Gider, okul bahçesinde yapılan protestoların öğrenciler açısından olumsuz sonuçlar doğuracağını ifade etti.
Ak Parti Çanakkale Milletvekili Ayhan Gider, Merkez İlköğretim Okulu’nun depreme dayanıksız olması gerekçesiyle yıkılması ve İmam hatip Ortaokulu’nun geçici süreyle aynı yerleşkeye alınmasına dair başlayan protestoları değerlendirdi. Gider, imam hatip okulunun yerinin zaten değişeceğini ve tartışmaların farklı amaçlar taşıdığını belirterek, “Bir süredir Çanakkale’mizde bir takım odaklar, -gönülden ümit ediyorum ki ideolojilerine hizmet ya da farklı saiklerle değil sadece ve yalnızca bilgi eksikliğinden olsun- bu olayı devamlı gündeme getirmektedirler. Ve yine ne yazık ki bu konu ‘Barışın Şehri’ olarak anılmasından müthiş mutlu olduğum memleketimi ulusal arenada da ideolojik kavgaların odağıymış gibi gösterme aracı haline getirilmek istenmektedir. Süreç objektif olarak incelendiğinde, yeni binaların yapım sürecinin Ülkemiz ve ilimizde birçok okulda fonksiyon değişikliğine gidildiği görülmektedir. Bu bağlamda Merkez ilköğretim okulunun yerine yapılan binalardan birine ulu önderimiz Mustafa Kemal’in adı verilerek ilkokul binasına dönüştürülmüştür. Aynı dönemde çok yakın olan Gazi ilköğretim ve Cumhuriyet ilköğretim okulları ortaokula dönüştürülmüş ve ilkokul kısımları kapatılmıştır. Merkez ilköğretim okulunun bahçesinde yapılan diğer binaya ise Bilim ve Sanat Merkezi ile mevcut okulları eğitim için uygun olmayan İmam Hatip Ortaokulu taşınmıştır. Şu anda da yapım süreci devam eden Sosyal Bilimler Lisesi tamamlandığında, Sosyal bilimler lisesinin eski kampüsüne taşınacak olan İmam Hatip Ortaokulu binası boşaltılacaktır. Yani çok net bir şekilde söylüyorum ki, bu binanın İmam Hatip Okulu olarak kullanılmasıyla ilgili bir planlama yoktur. Görüldüğü üzere süreç sağlıklı, modern tekniklerle inşa edilmiş ve eğitime daha elverişli derslikler yapılması programı çerçevesinde rutin olarak yürütülmektedir” dedi.
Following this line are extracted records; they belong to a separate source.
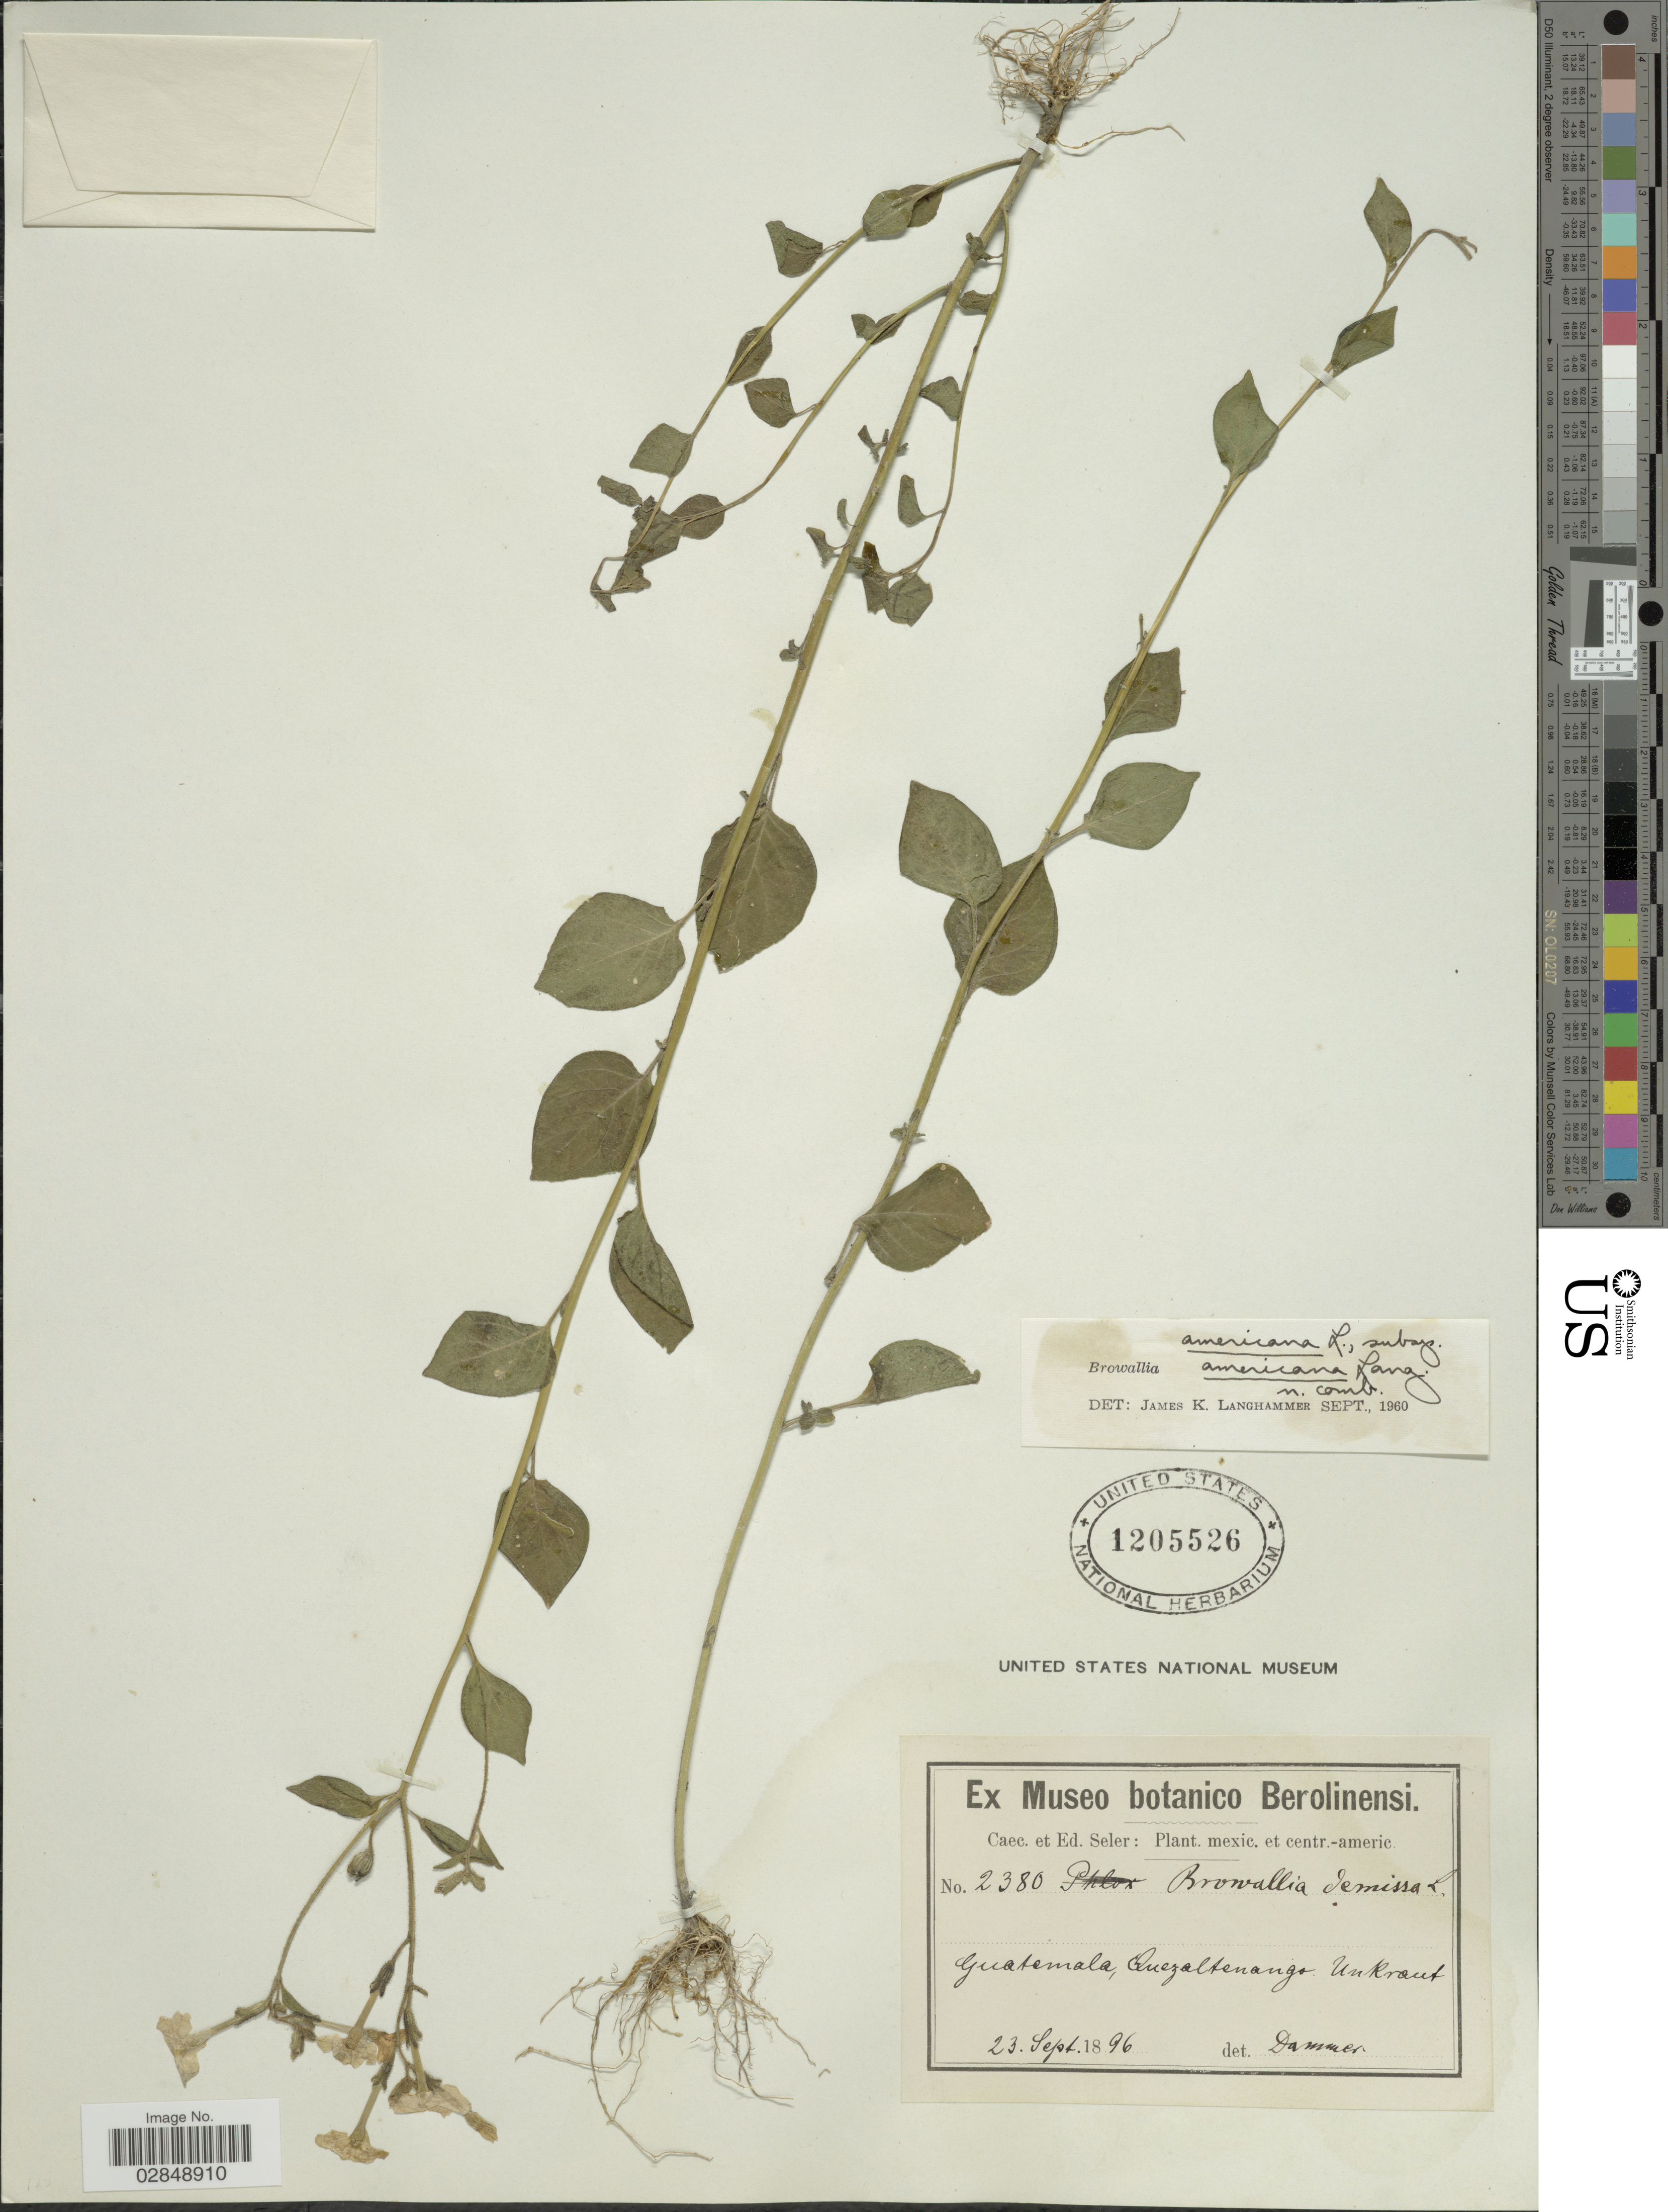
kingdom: Plantae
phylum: Tracheophyta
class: Magnoliopsida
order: Solanales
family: Solanaceae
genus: Browallia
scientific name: Browallia americana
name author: L.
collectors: ex Mus. Bot. Berolinensi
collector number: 2380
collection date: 1896-09-23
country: Guatemala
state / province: Quetzaltenango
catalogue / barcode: US 1205526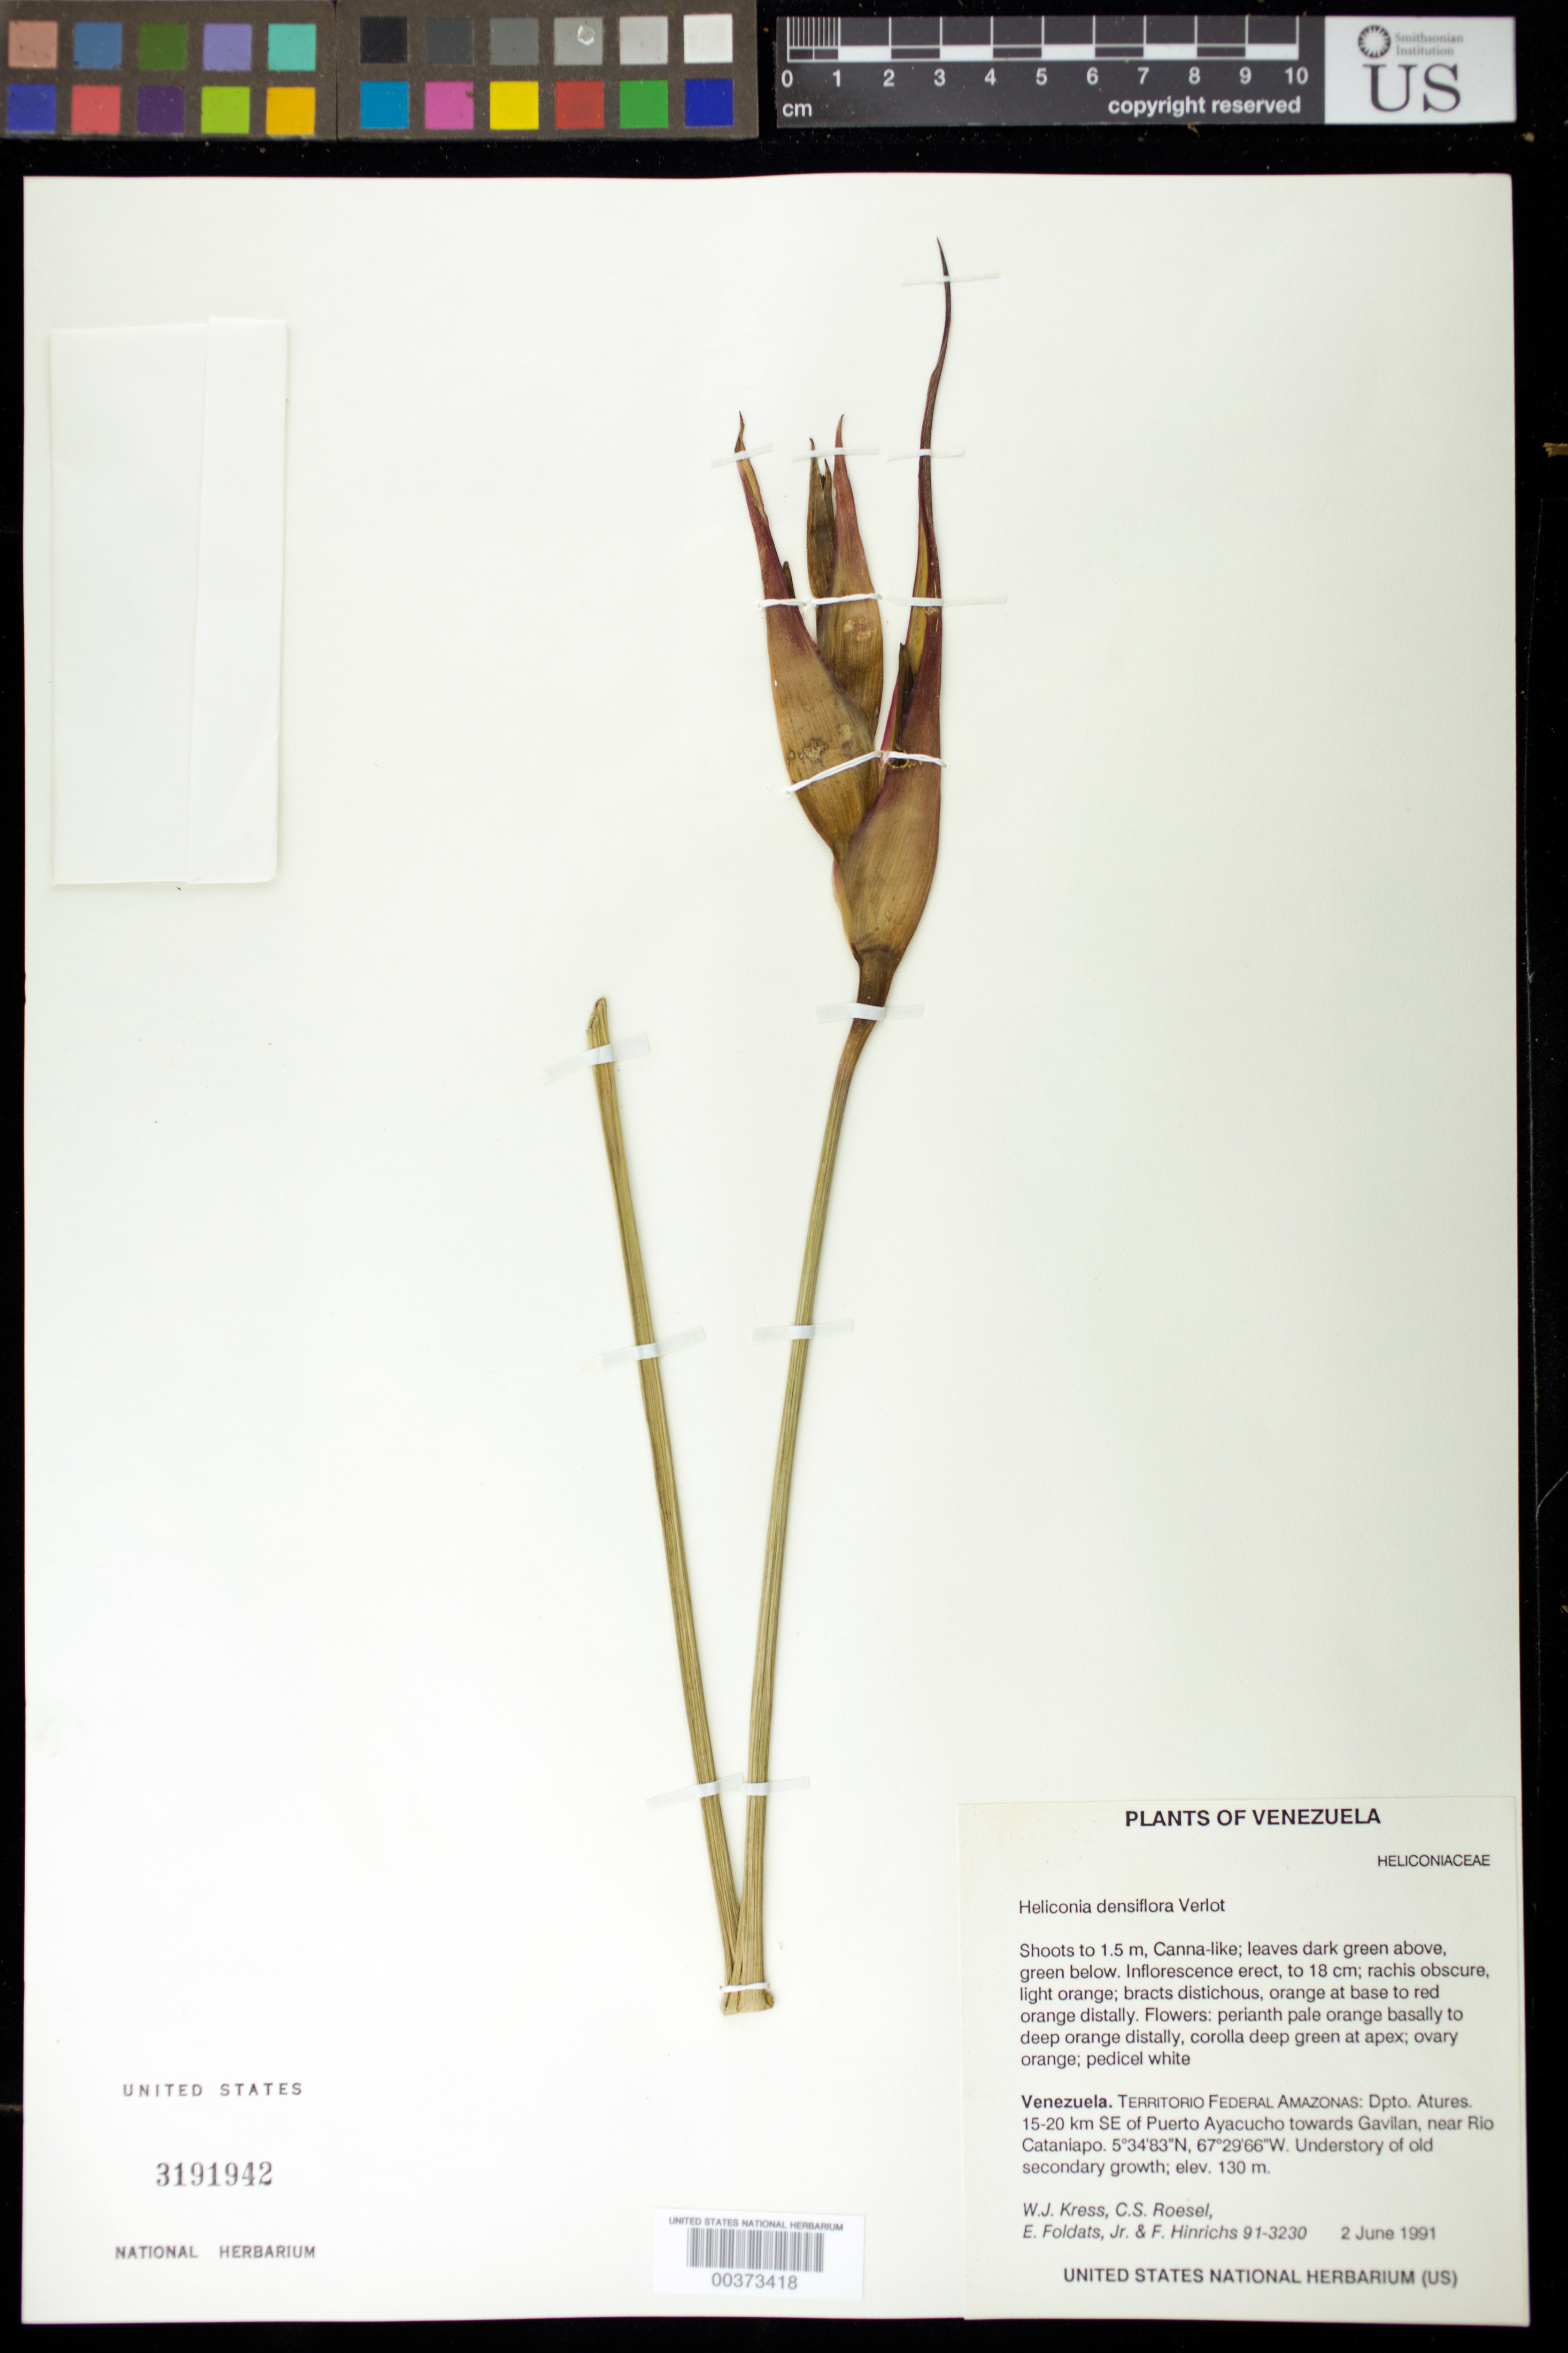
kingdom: Plantae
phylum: Tracheophyta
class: Liliopsida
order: Zingiberales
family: Heliconiaceae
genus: Heliconia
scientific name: Heliconia densiflora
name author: B. Verl.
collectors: W. J. Kress, C. S. Roesel, E. Foldats & F. Hinrichs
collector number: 91-3230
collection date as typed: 02 Jun 1991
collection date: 1991-06-02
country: Venezuela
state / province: Amazonas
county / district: Atures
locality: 15-20 km se of puerto ayacucho towards gavilan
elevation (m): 130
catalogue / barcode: US 3191942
Eleştirilerin farklı amaçla yapıldığını söyleyen Gider, “Keşke eleştirilerde maksat, Merkez Ortaokulu, eski okulumuz, anılarımız falan olsaydı. Çok hoş ve duygusal bir tepki olarak algılardık. Ama değil. Dert imam hatip ortaokulu. Zira maksat ‘eski okulumuz’ olsaydı 50 metre ilerideki Gazi ilkokulunun veya 150 metre ilerideki Cumhuriyet ilkokulunun da kapatılması protesto edilir, eylemler yapılır, dilekçeler verilirdi. Bu eylemler sırasında dikkat çeken birinde ise İmam hatip ortaokulunun bahçesinde sözde derslik kurulması ve bir sosyal bilgiler öğretmeni tarafından ‘vatandaşlık ve laiklik’ konulu ders işlenmesidir. Kendisinden başka hiç kimseye yaşam hakkını vermeyen bir zihniyetin, ortalama on iki yaşındaki çocukların okullarının bahçesinde yapılan bu eylemi gördüklerinde yaşayacakları travmayı dahi önemsemeden yaptıkları bu eyleme verilebilecek insani bir tanım bulamıyorum. Kör ideoloji, tükenmişlik sendromu demekle yetiniyorum, bu ifadelerin durumu tanımlamada çok hafif kalacağını bile bile. Bir daha Açıkhava sınıfında ders almak veya vermek isterlerse kendilerine ‘insan hakları, eğitim alma hakkı ve eşitlik’ konularını tavsiye ediyorum ki bu konulara zerre kadar aşina olmadıklarını bildiğim halde. Bu Memleket Mustafa Kemal’in Mustafa Kemal olduğu yerdir. Bu memleket emperyalizme karşı en ağır savaşın verildiği yerdir. Bu memleket dinini yaşamak isteyenlerin de, hayatını dini hassasiyetler dışındaki kurallara göre yaşamak isteyenlerin de laikliği içselleştirerek yaşadıkları yerdir. Son olarak söylemek isterim ki; Laikliği içinize sindirin, din düşmanlığı işlerinizi devlet işlerine karıştırmayın. Ne imam hatip ne de bir başka eğitim kurumu hakkında köhnemiş ideolojilerinizle hareket etmeyin. Çünkü bu nesil kıymetlidir. Çünkü hangi okulda eğitim görürse görsün tüm çocuklarımız, tüm gençlerimiz bizim evladımız, kardeşimiz, arkadaşlarımızdır ve sizin oyun alanınız değillerdir” diye konuştu.